Evo FTW!
Coffee, Kettle chips, and Evelyn Lin (NSFW). Those are just a few of the inside jokes that make the office so incredibly fun (and I’m not just being paid to say that!). All jokes and fun aside, learning MODx has been an incredible experience.
I remember back in January, when I first joined the team, I was still unaware of any CMSes. I had learned to code HTML and CSS, and then tried to read up on bits and pieces of PHP. I’m a good learner, but I’ve never had someone who’s had the patience of personally teaching me how to do it.

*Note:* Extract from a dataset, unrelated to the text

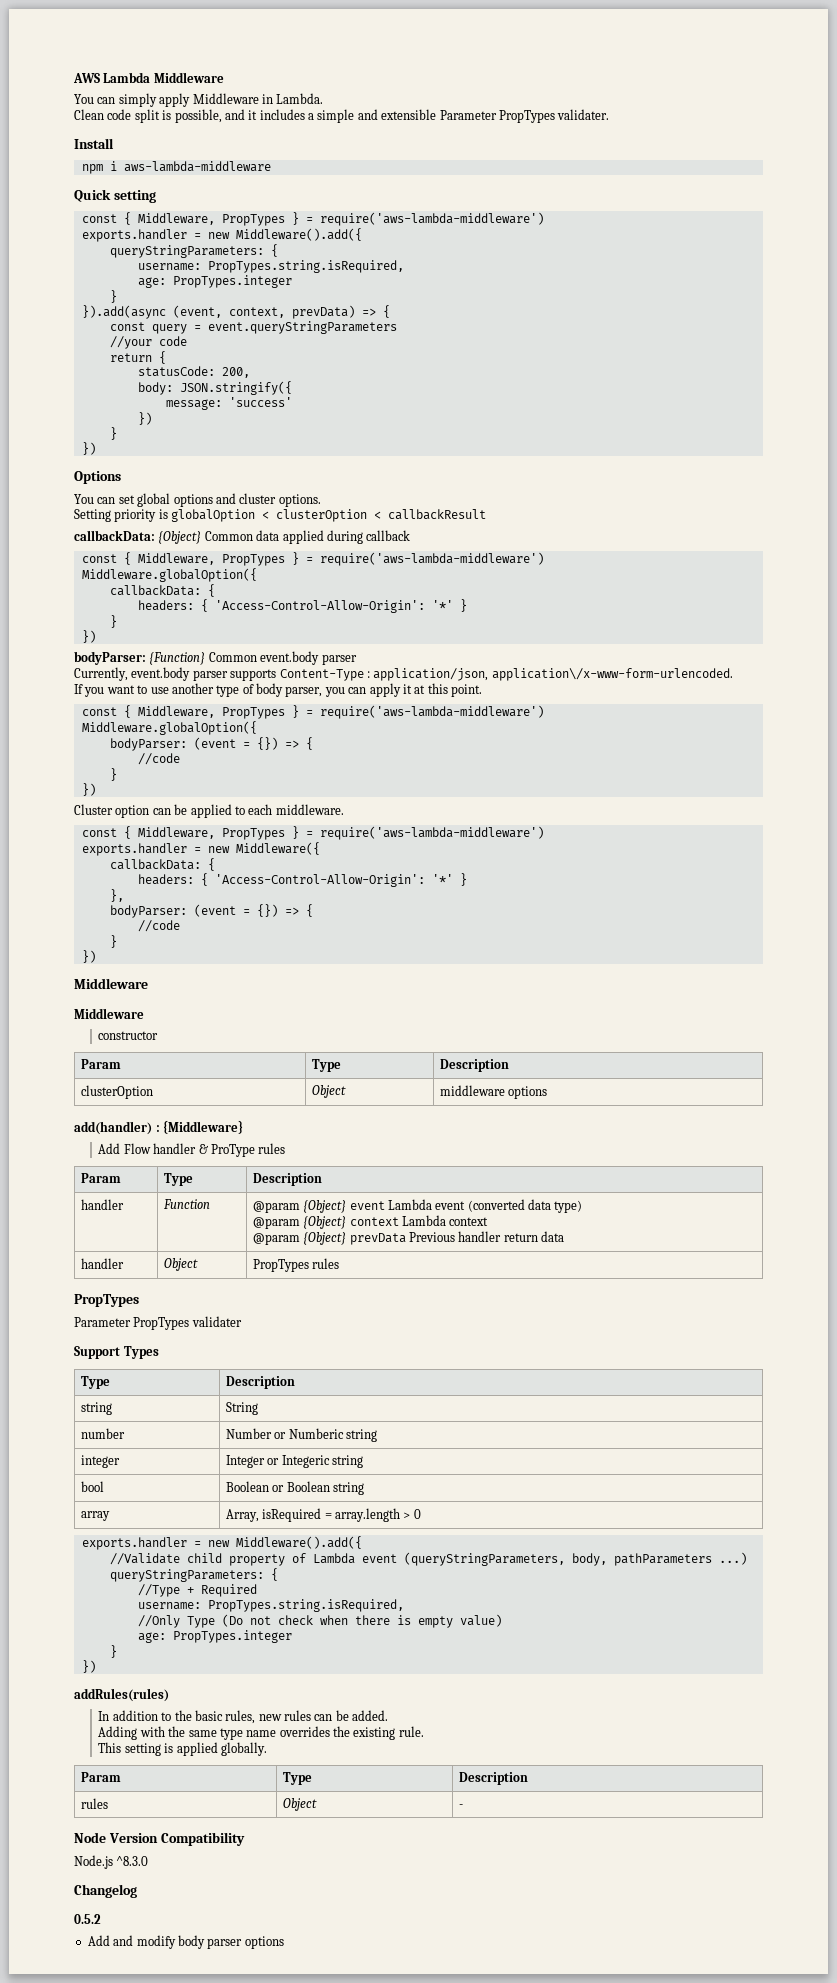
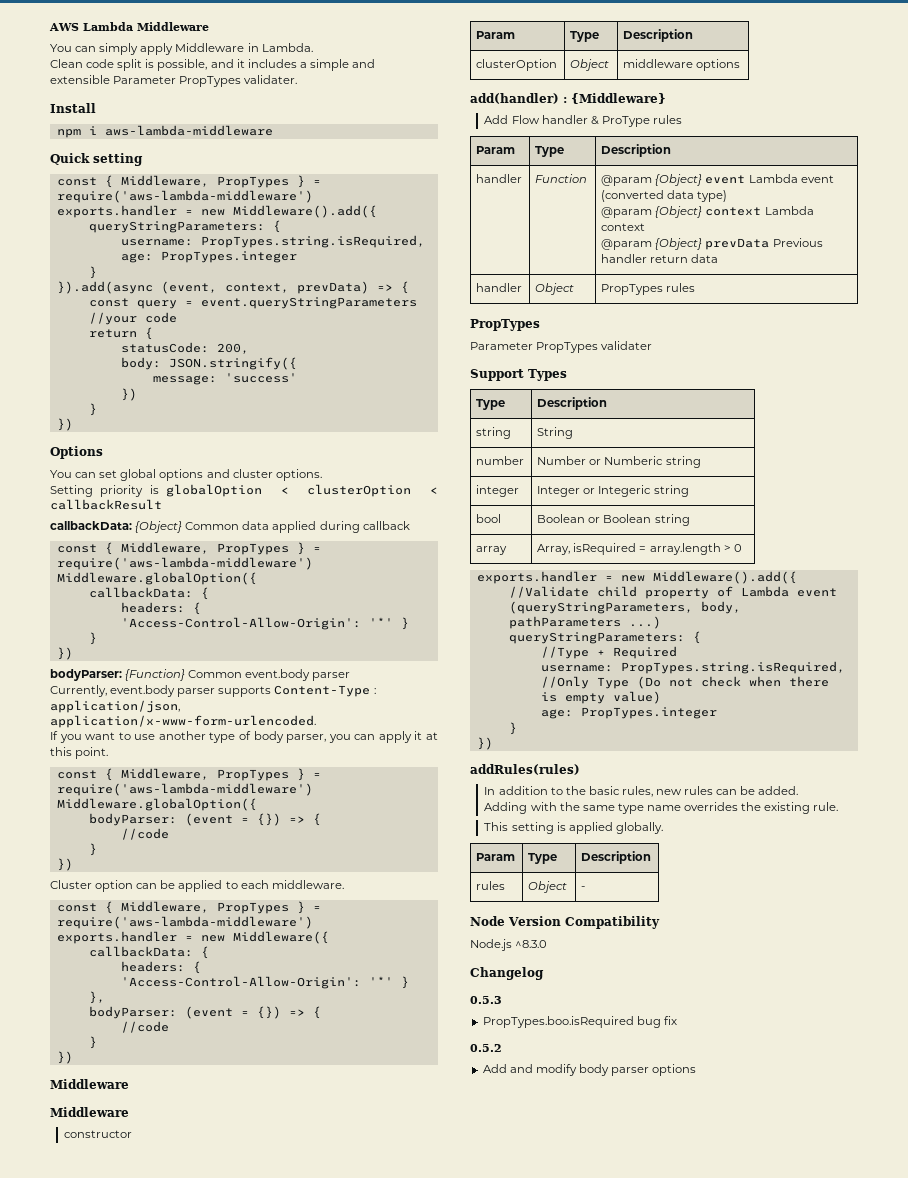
[491,668,733,681] application\/x-www-form-urlencoded. -> [50,715,316,728] application/x-www-form-urlencoded.
(137, 1891) none -> [470,996,502,1004] [482,1016,677,1028] // 0.5.3 // PropTypes.boo.isRequired bug fix

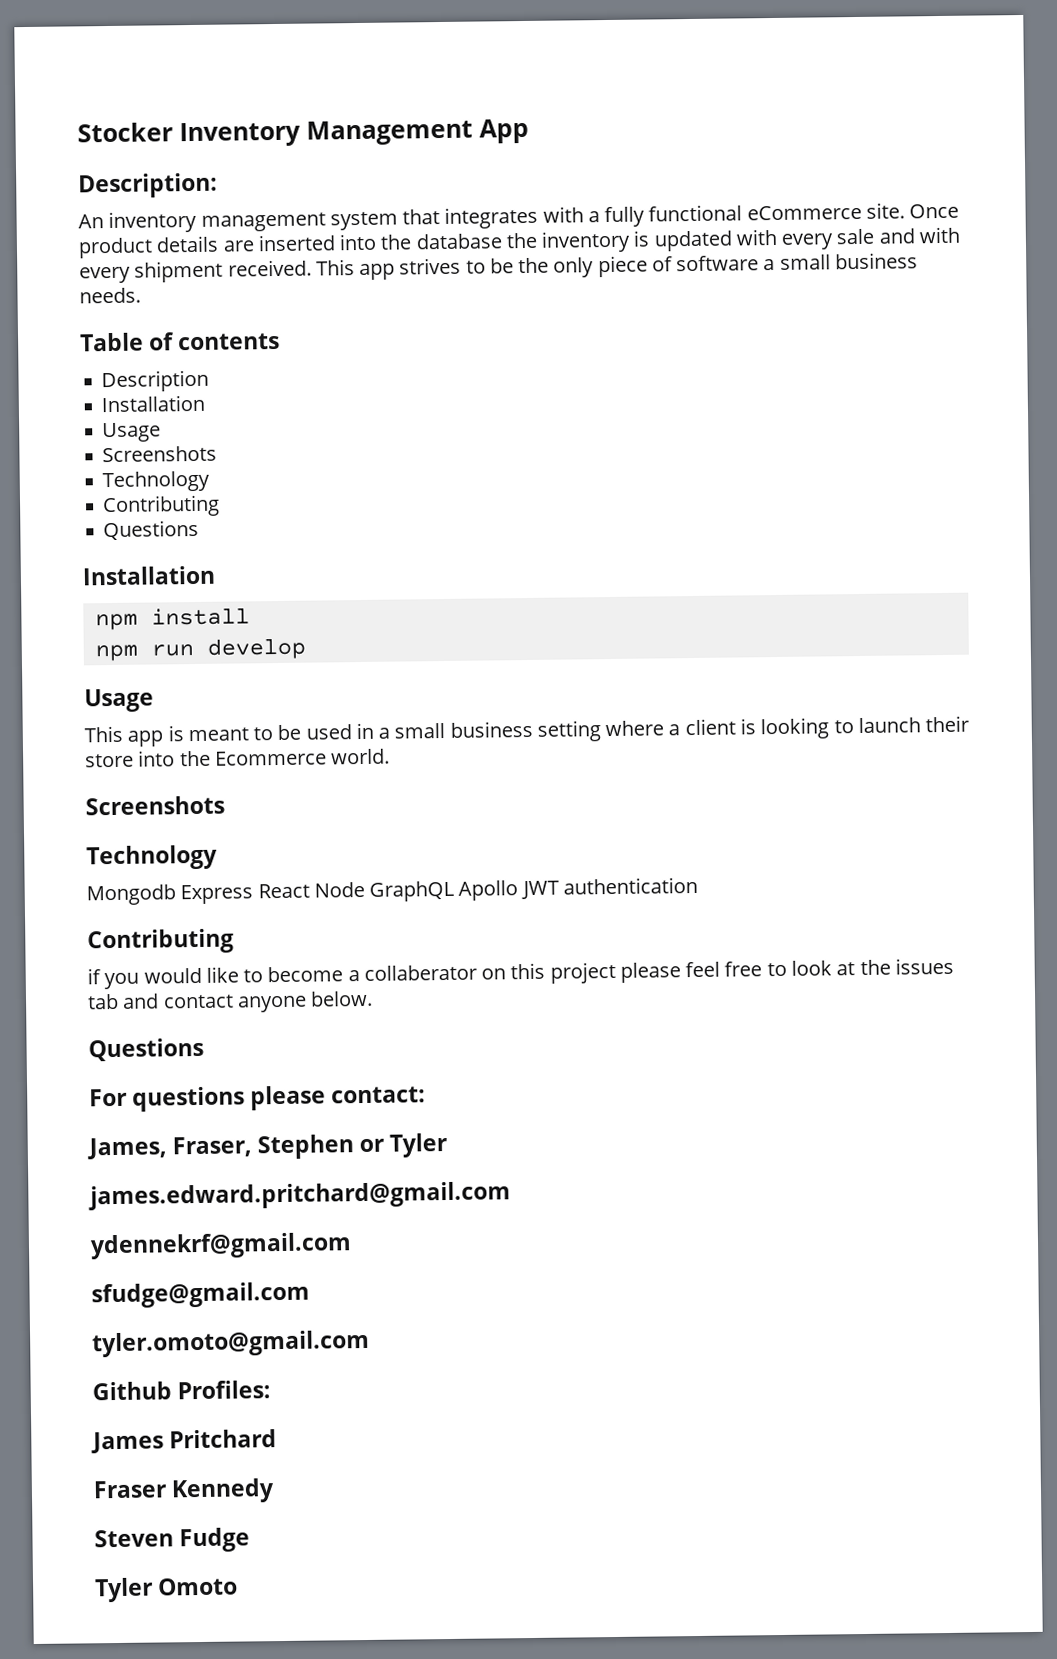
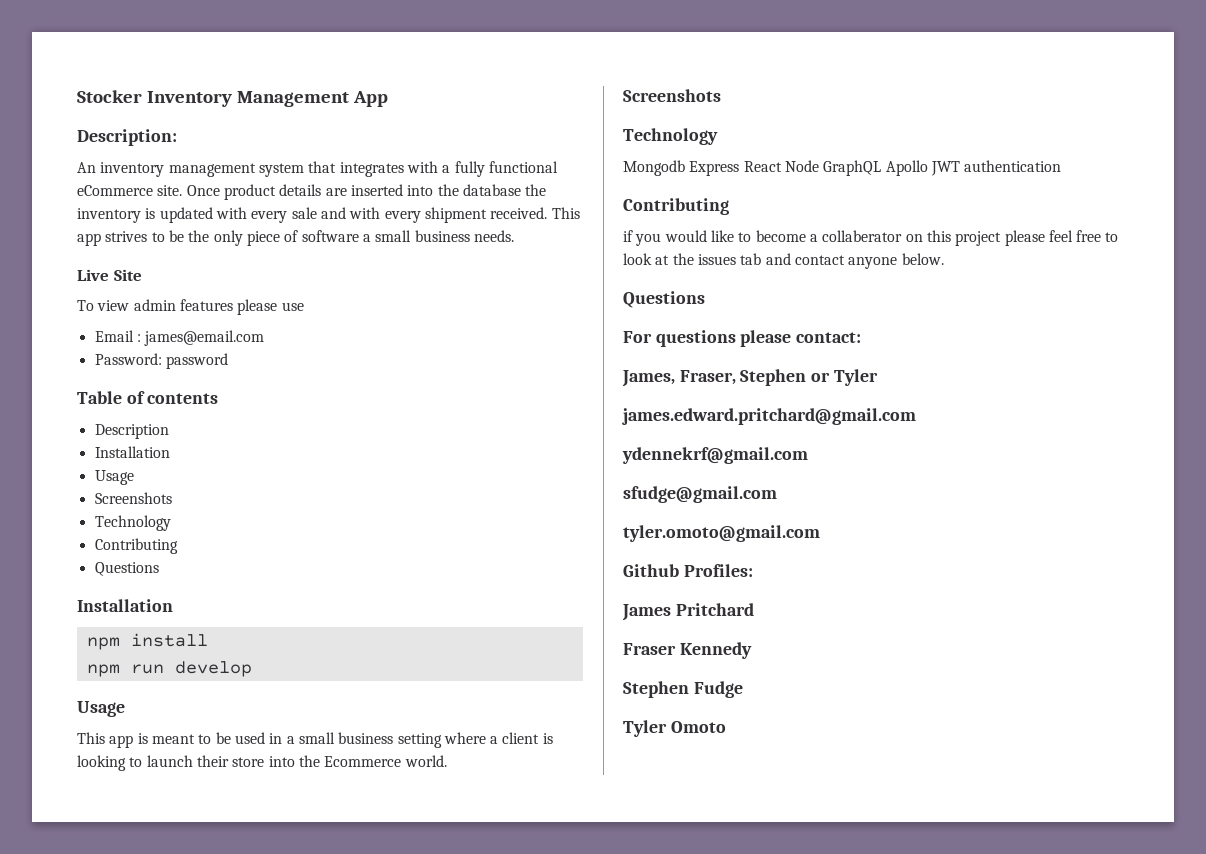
(141, 295) none -> [77,269,142,281] [77,299,304,315] [94,330,265,346] [94,353,228,369] // Live Site // To view admin features please use // Email : james@email.com // Password: password
[94,1529,174,1548] Steven -> [623,681,689,698] Stephen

And then I built my first MODx site on Evolution. Instantly, I understood the concept. What was there not to get? That should be the pagetitle? Replace it with [*pagetitle*]! You need to use another field in there? Replace it! Essentially, it was a search and replace game. Just replace everything that needed to be dynamic, and you had your original website again. Converting frontend code to a CMS was just that easy. With that, I fell in love.
This past weekend, someone made a prop bet with me. We had received a project with a client who’s from a design firm. They had already provided a “website” (I use that term loosely, because if you had seen the source code, you would’ve cried out in horror too). So the prop bet was this: build a website in a workday, and I would get a packet of Kettle chips (salt+pepper is absolutely money. Don’t let anyone tell you otherwise). Eventually, I managed to get the deal to doing it on a weekend, while getting 2 personal days in return. We shook.
So with the difficulty level only ever rising to finding hex color codes, I pretty much re-frontend coded the site, while at the same time, adding in placeholders. I woke up at 4pm. Made myself some pasta. Sat down at 5pm, and started coding. No distractions, no meetings, just a perfect work environment. I finished the whole thing by midnight.
It was amazingly fun. Beating the deadline. Being able to consolidate my knowledge of MODx without having to look up anything in the documentation. I was already well-versed, knew exactly where to start, and what my direction was. I built a website on my very own, without any questions asked. (I even had time to insert all the content too.)
Granted, it’s taken me 5 months to get to this stage, with many people supporting me along the way, being patient with me, teaching me all that I needed to know. I’m a naturally curious person, and it’s helped me learn so much. I know we’ve been getting a lot of rep for building out Revo sites, but in all honesty, the simplicity of Evo gets so much done. (Earlier today, James accidentally wrote out [[+session.lang]] on an Evo site, and I had to remind him that he was back in Evo.)
- Eve Lin
PS - Some day I’ll gush over my love for keyboard shortcuts, Reddit, Mac apps, multi-finger swipes, bacon, funny comments in source code, our inappropriate jokes, web_assets, and my hatred for screencasts.